The devotional or sacred aspect apart, a pilgrimage to Vaishno Devi is a quintessential Indian experience.  The bustling crowds – people of all ages from just a few day-old infants to doddering old men and women in search of moksha – are a microcosm of India. The single driving force here is faith. The hills are abuzz with the pilgrims’ chanting and their chatter.   The colours, smells and sights on this four hour ascent are every bit Indian and ethnic. Energetic chants of Jai Mata Di perk up the laggards.

The trek up takes around four hours if you walk briskly; if you saunter, it could take longer. For those on mule-back, the journey is only marginally shorter. Once you reach the top, for about two kilometers, there is a descent into the valley where the shrine is situated. The white temple complex sets off the verdure of the majestic hills. We make our way to one of the lodges that hang out of the hills. Bhajans and announcements pour out of the public address systems and there is visible excitement all around.

The temple trust has built a series of lodges to suit all pockets.

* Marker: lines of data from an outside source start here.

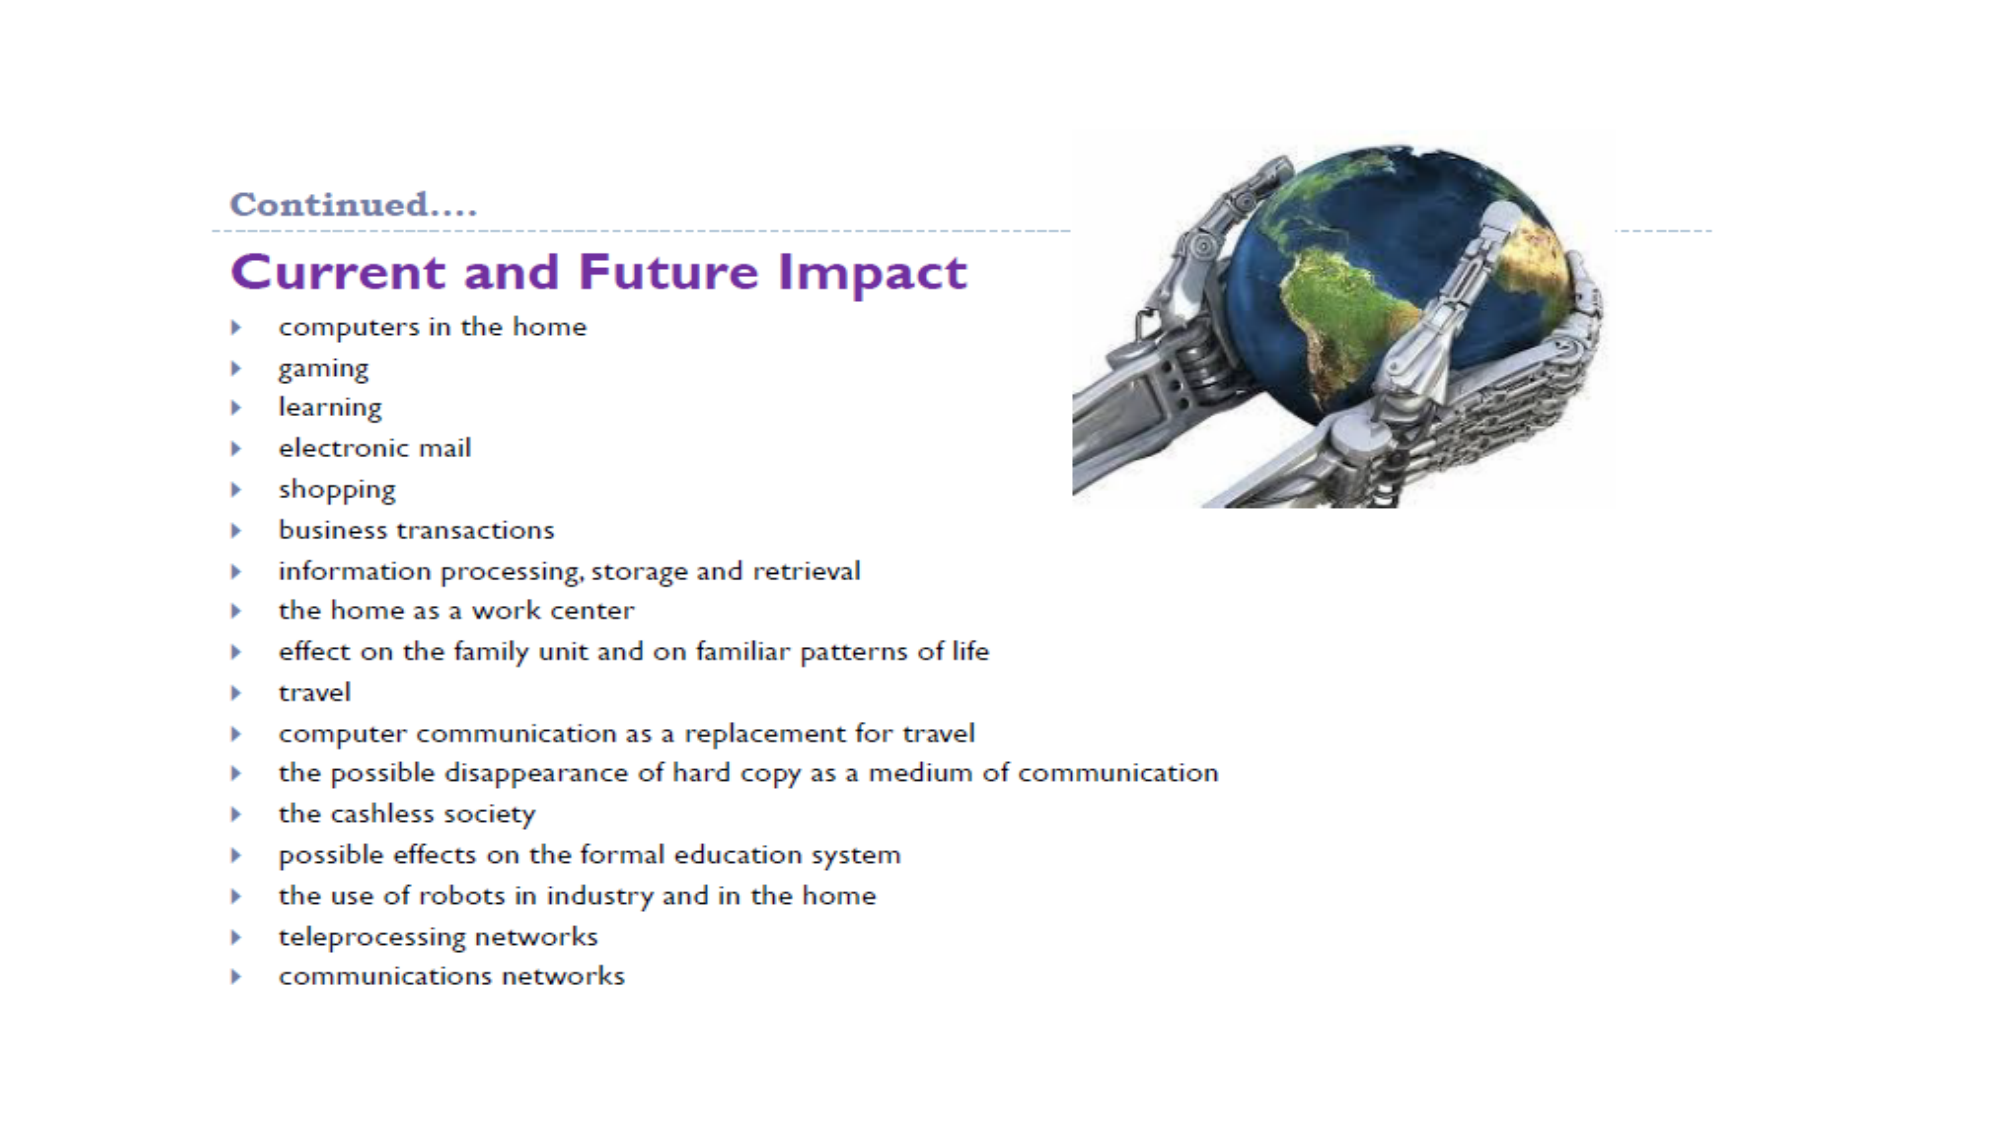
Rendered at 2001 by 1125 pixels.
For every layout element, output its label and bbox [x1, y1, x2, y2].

picture [183, 70, 1736, 1065]
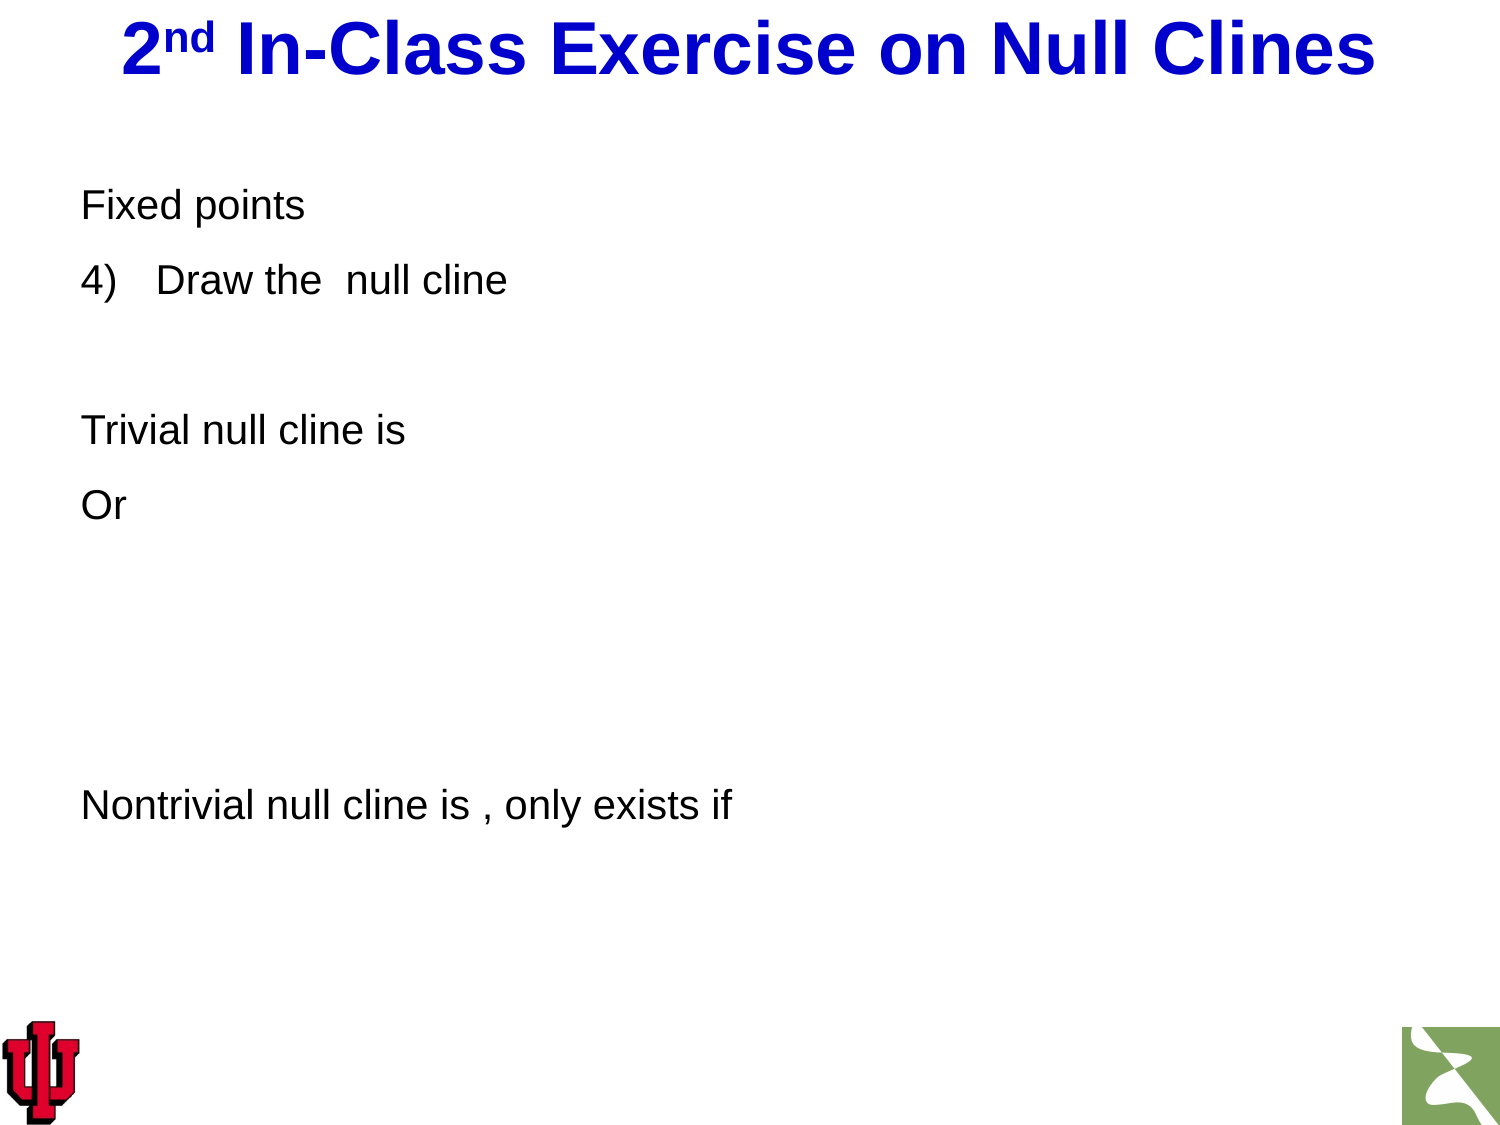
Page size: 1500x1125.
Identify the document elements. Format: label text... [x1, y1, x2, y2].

title 2nd In-Class Exercise on Null Clines [0, 0, 1500, 90]
picture [1402, 1027, 1500, 1125]
picture [0, 1020, 80, 1125]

For those who can’t afford these, there are free dharmshalas and dormitories and public baths. The shrine is open all year round and one can sleep in the open in summers.  We join the queue just before mid-night and are rewarded with darshan soon after. The shrine has been moved from its original site, a narrow ledge through which you had to squeeze yourself sideways to reach the cave. Now you still have to crouch a bit if you don’t want a knock on your head.

Next morning, we begin our descent through the same route, this time on foot. You now have the option of taking the winding long road or the thousands of steep and crooked steps that would hasten your descent as well as the separation of your knee cap from its tendons. If you persist and go down the stairs, you might reach Katra in just under two hours, but may have to rest your knees for days to recover. The choice is entirely yours.

No one turns back from Katra without making a regulation excursion to Patni Top three hours away. It’s a lovely untouristy hill station tucked away in the Jammu-Srinagar highway although JK Tourism and Patni Top Development Authority have built minimalist cottages to attract the discerning travelers. Patni Top nestles among giant cypresses and is a haven for those who want to get away from the madding crowds. We spend a tranquil night in a makeshift camp high up on the hills while the meadows are occupied by families of gujjars. Gujjars are tribesmen who spend their summers in the heights grazing their livestock, but when snow blankets the hillsides, they descend to the Tawi river banks on the outskirts of Jammu. We watch a gujjar family fetch water from a spring far away and cook out in the open. They are nomadic and wouldn’t settle in one place for anything in the world. Like the gujjars, we would have loved to bivouac under the starry skies, but are persuaded by the camp attendant to get back into our tin shelter.